Results and discussion

Results:
The maleic anhydride-exposed/maleic anhydride-challenged animals had small, but statistically significant (p< 0.05), increases in maleic anhydride-specific serum IgG antibody compared to the controls (challenged and nonchallenged; females higher than males). Two rats of the MA-exposed/nonchallenged group had more than 10 lung foci (i.e., positive response); however, mean values for lung foci, weight, and volume were not significantly different from control values. Microscopic lung lesions were minimal and provided no evidence of pulmonary sensitization. The serum IgG antibody levels of the maleic anhydride-exposed group were significantly increased over those of the MA-exposed and challenged males and the challenged and nonchallenged control males.
Positive control results:
not available
Negative control results:
Accumulation of alveolar macrophages was seen histologically in one control rat and no maleic anhydride-exposed rats.

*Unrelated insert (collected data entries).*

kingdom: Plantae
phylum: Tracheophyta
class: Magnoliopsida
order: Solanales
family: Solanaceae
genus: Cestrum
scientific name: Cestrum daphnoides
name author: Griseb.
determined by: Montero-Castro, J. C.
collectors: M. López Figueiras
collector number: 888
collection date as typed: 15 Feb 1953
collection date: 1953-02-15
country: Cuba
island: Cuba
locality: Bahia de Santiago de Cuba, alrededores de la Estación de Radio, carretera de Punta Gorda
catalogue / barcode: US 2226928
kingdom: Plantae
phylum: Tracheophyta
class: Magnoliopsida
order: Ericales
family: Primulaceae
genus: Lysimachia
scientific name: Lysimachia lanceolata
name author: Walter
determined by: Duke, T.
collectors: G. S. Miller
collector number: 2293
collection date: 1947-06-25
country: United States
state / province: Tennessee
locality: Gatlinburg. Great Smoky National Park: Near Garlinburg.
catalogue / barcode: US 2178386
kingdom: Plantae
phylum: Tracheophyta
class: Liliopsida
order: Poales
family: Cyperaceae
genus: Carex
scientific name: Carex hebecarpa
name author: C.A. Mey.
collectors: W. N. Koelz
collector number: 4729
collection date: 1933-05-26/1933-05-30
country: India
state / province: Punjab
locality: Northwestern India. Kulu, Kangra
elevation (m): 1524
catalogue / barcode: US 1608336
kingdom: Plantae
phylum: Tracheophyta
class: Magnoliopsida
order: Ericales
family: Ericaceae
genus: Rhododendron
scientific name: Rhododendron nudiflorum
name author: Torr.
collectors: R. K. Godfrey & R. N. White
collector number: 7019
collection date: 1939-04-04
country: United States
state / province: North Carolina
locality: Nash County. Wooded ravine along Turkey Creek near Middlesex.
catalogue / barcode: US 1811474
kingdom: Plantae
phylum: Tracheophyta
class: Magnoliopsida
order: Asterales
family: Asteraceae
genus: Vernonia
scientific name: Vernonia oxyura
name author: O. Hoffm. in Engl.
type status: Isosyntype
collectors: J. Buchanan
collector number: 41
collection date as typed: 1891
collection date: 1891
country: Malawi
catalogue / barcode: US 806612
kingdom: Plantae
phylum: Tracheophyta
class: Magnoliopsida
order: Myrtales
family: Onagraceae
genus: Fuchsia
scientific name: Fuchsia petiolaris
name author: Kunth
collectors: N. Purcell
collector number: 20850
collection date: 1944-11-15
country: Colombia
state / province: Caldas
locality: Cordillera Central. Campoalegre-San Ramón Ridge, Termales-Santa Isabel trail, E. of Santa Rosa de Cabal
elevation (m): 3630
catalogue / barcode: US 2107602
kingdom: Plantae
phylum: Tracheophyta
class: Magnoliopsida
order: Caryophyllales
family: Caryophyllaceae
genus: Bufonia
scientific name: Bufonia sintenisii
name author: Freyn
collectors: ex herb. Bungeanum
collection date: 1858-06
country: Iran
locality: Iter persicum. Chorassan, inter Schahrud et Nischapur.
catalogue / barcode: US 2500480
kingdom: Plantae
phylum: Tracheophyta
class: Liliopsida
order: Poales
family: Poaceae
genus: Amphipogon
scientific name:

Any other information on results incl. tables

The analytical time-weighted averaged concentration of maleic anhydride was 500 and 317 µg/m³, for the induction and challenge phases, respectively.

Applicant's summary and conclusion

Interpretation of results:
Category 1 (respiratory sensitising) based on GHS criteria
Conclusions:
Based on the results of this study, maleic anhydride is considered to be a respiratory sensitiser. In accordance with ATP13 to CLP regulation 1272/2008 classification as Resp. Sens. 1, H334 is warranted.
Executive summary:

In a respiratory sensitisation study, Sprague- Dawley rats (n=10/sex) were exposed to a particulate aerosol target concentration of 0 or 500 µg/m³ maleic anhydride, 6 hours/day for five days. Following a 3-week rest period, the animals were challenged with 500 µg/m³ for 6 hours. The analytical time weighted averaged concentration of maleic anhydride was 500 and 317 µg/m³, for the induction and challenge phases, respectively. The maleic anhydride-exposed/maleic anhydride-challenged animals had small, but statistically significant (p< 0.05), increases in maleic anhydride-specific serum IgG antibody compared to the controls (challenged and nonchallenged; females higher than males). However, other prominent features of respiratory sensitization reactions in this rat model (such as increased numbers of external hemorrhagic lung foci, increased lung weight and volume, and extensive lung pathology) were not evident.

Based on the results of this study, maleic anhydride is considered to be a respiratory sensitiser. In accordance with ATP13 to CLP regulation 1272/2008 classification as Resp. Sens. 1, H334 is warranted.